▸ **What you need to do**:
(a) In the passage about the fort at Letter D plantation, who was the fort named after?
(b) Quote the passage about the fort at Letter D plantation from "In the meantime, the" up to and including "way of the St.".
(c) Check each statement against the passage about the fort at Letter D plantation. Answer yes or no, and quote the words that decide it.
(i) The men reached Letter D plantation by a rough portage.
(ii) Letter D plantation was at that time a large settlement of Americans.
(iii) British prisoners were escorted through the streets of Bangor on February 17th.

▸ **Document extract**:
---------------

In the meantime, the men left behind by
Land Agent McIntire fell back to Masardis. Upon the arrival of
reinforcements, they went down the river to the month of Presque
Isle stream, a little below which they left the ice and cut
across by a rough portage to Letter D plantation, then a very
small settlement of Canadians who had come up by way of the St.
John River. Here the men encamped, built a boom in the river to
hold the logs and commenced the erection of a fort, named after
Governor Fairfield. They also captured a number of ox-teams,
their drivers, and, best of all, the British Land Warden
McLaughlin, with a companion, so that on February 17th the
citizens of Bangor were diverted by the sight of British
prisoners escorted through their streets.

---------------

▸ **Dataset extract**:
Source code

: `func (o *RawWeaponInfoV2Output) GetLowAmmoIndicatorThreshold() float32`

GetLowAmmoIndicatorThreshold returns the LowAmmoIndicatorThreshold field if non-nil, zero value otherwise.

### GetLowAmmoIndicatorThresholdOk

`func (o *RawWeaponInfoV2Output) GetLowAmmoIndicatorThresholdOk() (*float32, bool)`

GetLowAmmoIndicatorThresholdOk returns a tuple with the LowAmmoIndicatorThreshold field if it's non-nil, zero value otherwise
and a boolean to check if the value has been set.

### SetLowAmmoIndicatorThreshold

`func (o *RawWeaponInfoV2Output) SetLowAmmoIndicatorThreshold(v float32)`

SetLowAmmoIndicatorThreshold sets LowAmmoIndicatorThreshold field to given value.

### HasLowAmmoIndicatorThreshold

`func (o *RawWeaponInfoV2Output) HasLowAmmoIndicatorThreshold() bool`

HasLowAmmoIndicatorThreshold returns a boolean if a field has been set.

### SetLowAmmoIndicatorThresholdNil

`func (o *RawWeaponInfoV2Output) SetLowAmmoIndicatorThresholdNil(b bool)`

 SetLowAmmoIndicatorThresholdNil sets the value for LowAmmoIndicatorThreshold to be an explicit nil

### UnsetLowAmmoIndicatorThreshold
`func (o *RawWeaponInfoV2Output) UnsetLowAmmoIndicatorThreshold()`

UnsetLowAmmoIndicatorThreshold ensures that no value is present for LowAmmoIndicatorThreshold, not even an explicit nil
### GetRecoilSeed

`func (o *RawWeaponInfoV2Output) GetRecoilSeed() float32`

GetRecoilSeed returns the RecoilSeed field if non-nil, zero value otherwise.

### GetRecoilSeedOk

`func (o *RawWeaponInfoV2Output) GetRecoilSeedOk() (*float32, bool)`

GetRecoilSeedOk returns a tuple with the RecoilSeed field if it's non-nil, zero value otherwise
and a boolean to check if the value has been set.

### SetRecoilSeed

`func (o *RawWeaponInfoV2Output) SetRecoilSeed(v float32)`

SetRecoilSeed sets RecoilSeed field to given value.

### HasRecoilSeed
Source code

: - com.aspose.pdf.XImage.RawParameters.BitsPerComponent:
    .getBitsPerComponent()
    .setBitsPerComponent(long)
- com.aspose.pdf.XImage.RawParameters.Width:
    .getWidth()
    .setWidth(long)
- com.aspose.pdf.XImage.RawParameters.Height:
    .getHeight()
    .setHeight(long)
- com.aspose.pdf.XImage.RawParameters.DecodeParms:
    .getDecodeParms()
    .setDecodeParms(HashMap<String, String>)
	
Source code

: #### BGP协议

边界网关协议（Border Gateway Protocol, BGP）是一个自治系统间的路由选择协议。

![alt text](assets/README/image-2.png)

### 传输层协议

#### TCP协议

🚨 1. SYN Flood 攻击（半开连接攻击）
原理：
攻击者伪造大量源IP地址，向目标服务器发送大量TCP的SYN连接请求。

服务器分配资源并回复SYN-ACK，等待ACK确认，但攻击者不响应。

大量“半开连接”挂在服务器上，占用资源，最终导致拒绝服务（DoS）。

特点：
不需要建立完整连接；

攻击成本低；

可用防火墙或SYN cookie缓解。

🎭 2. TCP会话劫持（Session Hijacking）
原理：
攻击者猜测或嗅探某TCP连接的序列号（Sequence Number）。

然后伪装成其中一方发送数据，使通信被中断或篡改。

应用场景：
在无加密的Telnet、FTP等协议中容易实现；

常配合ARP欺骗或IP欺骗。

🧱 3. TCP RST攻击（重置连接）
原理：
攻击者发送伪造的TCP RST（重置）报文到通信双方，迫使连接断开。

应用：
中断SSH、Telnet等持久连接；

---------------

▸ **Expected outputs**:
(a) Governor Fairfield.

(b)
In the meantime, the men left behind by
Land Agent McIntire fell back to Masardis. Upon the arrival of
reinforcements, they went down the river to the month of Presque
Isle stream, a little below which they left the ice and cut
across by a rough portage to Letter D plantation, then a very
small settlement of Canadians who had come up by way of the St.

(c)
(i) Yes: "cut across by a rough portage to Letter D plantation"
(ii) No: "then a very small settlement of Canadians"
(iii) Yes: "on February 17th the citizens of Bangor were diverted by the sight of British prisoners escorted through their streets"